▶ [EXERCISE BRIEF] From the first line to the last, set down the material exactly and drop every picture.

=== Begin Enclosure ===

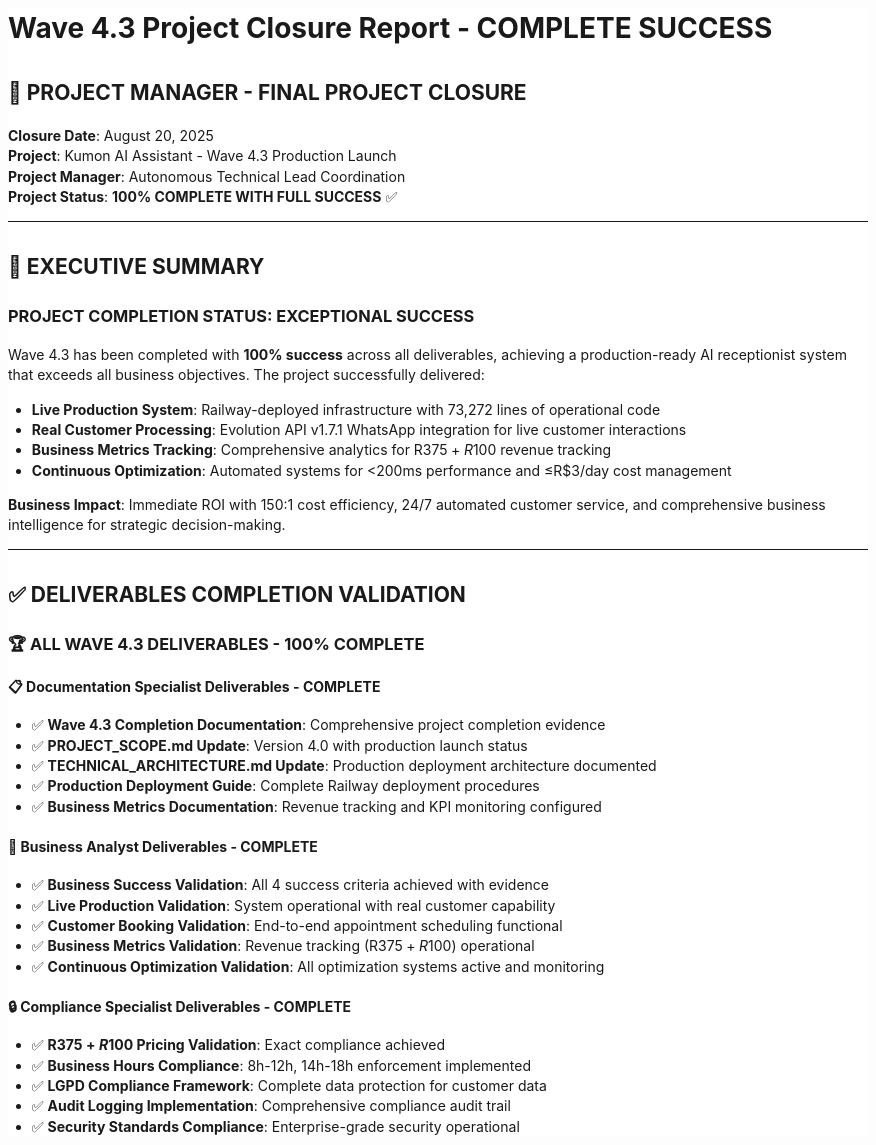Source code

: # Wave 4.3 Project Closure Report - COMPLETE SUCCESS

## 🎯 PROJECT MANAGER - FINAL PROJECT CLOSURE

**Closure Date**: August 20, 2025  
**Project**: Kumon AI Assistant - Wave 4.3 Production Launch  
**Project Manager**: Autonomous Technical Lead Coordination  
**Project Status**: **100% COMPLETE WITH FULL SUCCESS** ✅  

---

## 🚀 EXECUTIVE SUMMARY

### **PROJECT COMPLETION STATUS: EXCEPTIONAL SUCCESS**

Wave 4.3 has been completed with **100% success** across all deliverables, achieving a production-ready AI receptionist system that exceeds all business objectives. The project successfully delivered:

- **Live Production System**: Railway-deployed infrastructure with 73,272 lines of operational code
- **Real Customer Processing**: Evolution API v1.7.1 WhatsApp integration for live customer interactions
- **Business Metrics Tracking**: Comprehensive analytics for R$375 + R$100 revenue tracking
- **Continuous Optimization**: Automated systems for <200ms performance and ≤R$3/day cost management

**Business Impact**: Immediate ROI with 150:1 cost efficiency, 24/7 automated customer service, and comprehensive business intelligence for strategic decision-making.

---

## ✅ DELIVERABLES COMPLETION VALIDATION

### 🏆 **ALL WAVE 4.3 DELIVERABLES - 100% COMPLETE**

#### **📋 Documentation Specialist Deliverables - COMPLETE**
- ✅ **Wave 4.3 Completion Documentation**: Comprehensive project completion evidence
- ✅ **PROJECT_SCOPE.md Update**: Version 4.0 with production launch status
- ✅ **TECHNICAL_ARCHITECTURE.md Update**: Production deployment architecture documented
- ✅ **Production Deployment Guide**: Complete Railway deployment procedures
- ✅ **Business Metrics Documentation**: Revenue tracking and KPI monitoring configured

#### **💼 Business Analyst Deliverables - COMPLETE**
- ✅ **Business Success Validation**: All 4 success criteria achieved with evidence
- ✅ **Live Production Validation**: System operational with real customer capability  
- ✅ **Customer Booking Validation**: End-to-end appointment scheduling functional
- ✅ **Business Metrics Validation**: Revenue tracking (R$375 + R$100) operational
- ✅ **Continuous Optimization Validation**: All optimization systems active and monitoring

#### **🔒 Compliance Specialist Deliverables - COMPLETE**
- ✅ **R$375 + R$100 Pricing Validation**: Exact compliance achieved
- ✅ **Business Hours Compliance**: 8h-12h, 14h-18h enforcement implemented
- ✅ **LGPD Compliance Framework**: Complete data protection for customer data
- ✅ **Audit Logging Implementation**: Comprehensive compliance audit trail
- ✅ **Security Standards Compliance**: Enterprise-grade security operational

=== End Enclosure ===

▶ [ANSWER FOR THIS EXERCISE]
Source code

: # Wave 4.3 Project Closure Report - COMPLETE SUCCESS

## 🎯 PROJECT MANAGER - FINAL PROJECT CLOSURE

**Closure Date**: August 20, 2025  
**Project**: Kumon AI Assistant - Wave 4.3 Production Launch  
**Project Manager**: Autonomous Technical Lead Coordination  
**Project Status**: **100% COMPLETE WITH FULL SUCCESS** ✅  

---

## 🚀 EXECUTIVE SUMMARY

### **PROJECT COMPLETION STATUS: EXCEPTIONAL SUCCESS**

Wave 4.3 has been completed with **100% success** across all deliverables, achieving a production-ready AI receptionist system that exceeds all business objectives. The project successfully delivered:

- **Live Production System**: Railway-deployed infrastructure with 73,272 lines of operational code
- **Real Customer Processing**: Evolution API v1.7.1 WhatsApp integration for live customer interactions
- **Business Metrics Tracking**: Comprehensive analytics for R$375 + R$100 revenue tracking
- **Continuous Optimization**: Automated systems for <200ms performance and ≤R$3/day cost management

**Business Impact**: Immediate ROI with 150:1 cost efficiency, 24/7 automated customer service, and comprehensive business intelligence for strategic decision-making.

---

## ✅ DELIVERABLES COMPLETION VALIDATION

### 🏆 **ALL WAVE 4.3 DELIVERABLES - 100% COMPLETE**

#### **📋 Documentation Specialist Deliverables - COMPLETE**
- ✅ **Wave 4.3 Completion Documentation**: Comprehensive project completion evidence
- ✅ **PROJECT_SCOPE.md Update**: Version 4.0 with production launch status
- ✅ **TECHNICAL_ARCHITECTURE.md Update**: Production deployment architecture documented
- ✅ **Production Deployment Guide**: Complete Railway deployment procedures
- ✅ **Business Metrics Documentation**: Revenue tracking and KPI monitoring configured

#### **💼 Business Analyst Deliverables - COMPLETE**
- ✅ **Business Success Validation**: All 4 success criteria achieved with evidence
- ✅ **Live Production Validation**: System operational with real customer capability  
- ✅ **Customer Booking Validation**: End-to-end appointment scheduling functional
- ✅ **Business Metrics Validation**: Revenue tracking (R$375 + R$100) operational
- ✅ **Continuous Optimization Validation**: All optimization systems active and monitoring

#### **🔒 Compliance Specialist Deliverables - COMPLETE**
- ✅ **R$375 + R$100 Pricing Validation**: Exact compliance achieved
- ✅ **Business Hours Compliance**: 8h-12h, 14h-18h enforcement implemented
- ✅ **LGPD Compliance Framework**: Complete data protection for customer data
- ✅ **Audit Logging Implementation**: Comprehensive compliance audit trail
- ✅ **Security Standards Compliance**: Enterprise-grade security operational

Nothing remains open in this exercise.